Grayson emphasized his work against corrupt contractors during his campaign against Keller. The incumbent tried to use Grayson’s anti-war positions to paint him as an “ultra liberal,” and in one ad accused Grayson of advocating cutting off funds to troops in Iraq and of being allied with the Code Pink anti-war protest group. Keller also criticized Grayson for his relationship with law firm partner Victor A. Kubli, who, five years before joining Grayson’s firm, pleaded guilty to a felony bribery charge. Grayson claimed he wasn’t aware of the conviction. Grayson accused Keller in an ad of being the deciding “no” vote on a bill that would have supplied returning war veterans with replacement limbs. In the ad, Grayson holds an artificial leg in his hand. Keller’s opposing vote was on a bill that actually would have funded several veterans’ programs.
Despite the mudslinging from both campaigns, Grayson connected with voters angered by Keller’s broken term-limit pledge. He was also helped by a surge in Democratic registration, and defeated Keller 52% to 48%. Grayson lost three out of the four counties that comprise the 8th District, but his 22,901 vote advantage in Orange County, which includes Orlando, swung the results in his favor. He was not shy about lending personal money to his campaign. He invested $2.6 million in the race and outspent Keller $3.2 million to $1.8 million. Grayson’s personal wealth makes him one of the richest members of Congress.

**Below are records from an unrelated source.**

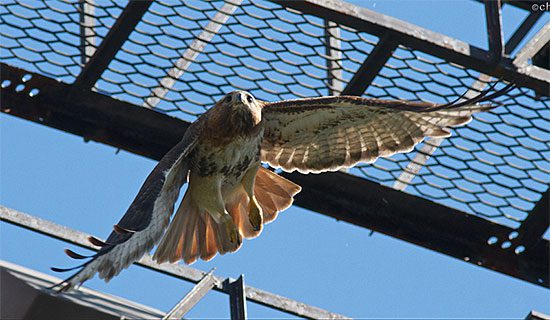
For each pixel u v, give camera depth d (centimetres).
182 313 1517
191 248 1582
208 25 1677
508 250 1788
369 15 1650
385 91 1717
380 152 1648
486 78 1705
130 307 1589
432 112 1602
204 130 1582
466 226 1778
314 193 1750
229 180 1606
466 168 1759
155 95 1700
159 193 1479
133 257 1501
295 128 1631
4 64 1681
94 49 1691
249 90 1712
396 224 1762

In his first month in the House, Grayson referred to conservative radio talk show host Rush Limbaugh as a “has-been hypocrite loser.” At a congressional hearing, he demanded that a Federal Reserve official explain why the Fed had not made more information regarding which banks received government bailout money available to the public. Then in the fall of 2009, Grayson hit the mother lode of free media with his remarks about GOP proposals to reform the health care system, which he summed up as “…the Republican health care plan is this: Die quickly.” He was an instant hit with liberal bloggers around the country, and was featured in several television interviews, during which he further appraised Republicans as “knuckle-dragging Neanderthals.”